Ask HN: What is a unit test? - gravy
I&#x27;ll admit that I did not take a course (or a course I took didn&#x27;t cover) unit testing. I&#x27;m a little bit &quot;wet-behind-the-ears&quot; on this topic. How do you define unit tests for what you do? How can I learn more about how to write and use them (well)? Was there ever a time when they saved you?
======
AnimalMuppet
It's _amazing_ the stuff I've found with unit tests. Two from the top of my
memory: a semaphore deadly embrace, and using a pure virtual function in the
destructor of a base class.

Then there's the confidence of knowing, with fairly high accuracy, whether my
changes broke anything. Then there's the value of finding out very quickly
whether any of my co-workers' changes broke anything.

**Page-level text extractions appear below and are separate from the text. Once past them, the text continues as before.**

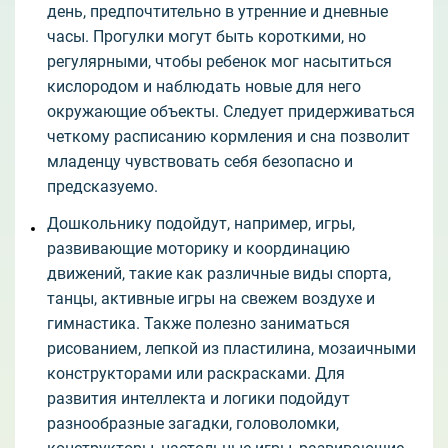
день, предпочтительно в утренние и дневные
часы. Прогулки могут быть короткими, но
регулярными, чтобы ребенок мог насытиться
кислородом и наблюдать новые для него
окружающие объекты. Следует придерживаться
четкому расписанию кормления и сна позволит
младенцу чувствовать себя безопасно и
предсказуемо.
Дошкольнику подойдут, например, игры,
развивающие моторику и координацию
движений, такие как различные виды спорта,
танцы, активные игры на свежем воздухе и
гимнастика. Также полезно заниматься
рисованием, лепкой из пластилина, мозаичными
конструкторами или раскрасками. Для
развития интеллекта и логики подойдут
разнообразные загадки, головоломки,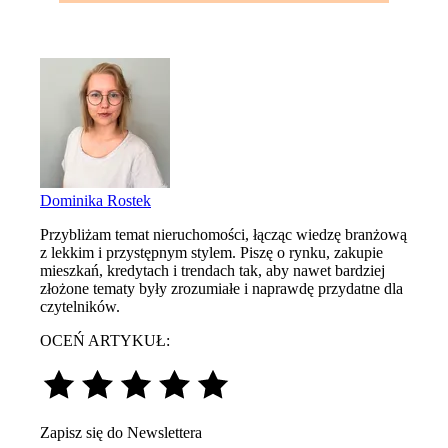
Dominika Rostek
Przybliżam temat nieruchomości, łącząc wiedzę branżową
z lekkim i przystępnym stylem. Piszę o rynku, zakupie
mieszkań, kredytach i trendach tak, aby nawet bardziej
złożone tematy były zrozumiałe i naprawdę przydatne dla
czytelników.
OCEŃ ARTYKUŁ:
Zapisz się do Newslettera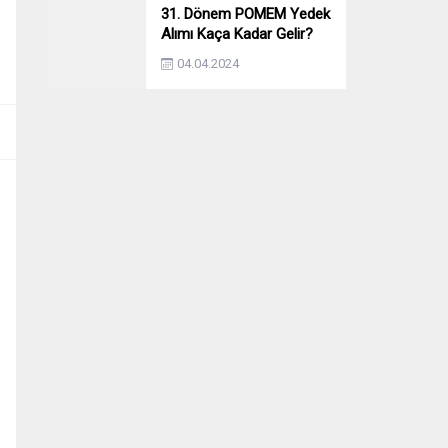
31. Dönem POMEM Yedek
Alımı Kaça Kadar Gelir?
Yıllara Göre Yedek Alımı
04.04.2024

What are they? They are tests that you can run all the time, because they're
fast. They test all (hopefully) of the external behaviors of your class. (That
is, they test the behaviors that a caller should be able to count on. They
don't test the internal details, because the user shouldn't care if you change
those.)

Maybe the best way to learn them is to work with people who use them well -
more apprenticeship than book learning.

------
Shanedora
I "was" in the same boat as you so don't feel bad. For the past few months
I've been writing unit tests.

My application has the ability to receive commands and send telemetry back
over a socket to a user interface. This exposes several features in how I can
test it's functionality which makes writing unit tests much easier. Good code
is code that can be tested well!

Something that isn't taught but is more so learned (I've personally noticed)
is architecting your software to be testable. This has really made me think
about how I should write code to not just "do it's intended purpose" but also
"in how it will get tested".

------
mtmail
> How can I learn more

Start with [https://en.wikipedia.org/wiki/Test-
driven_development](https://en.wikipedia.org/wiki/Test-driven_development) (or
internet search for that term). Then look for a specific tutorial for your
programming language. Each test suite has different syntax. For more
theoretical approach the books by Kent Beck.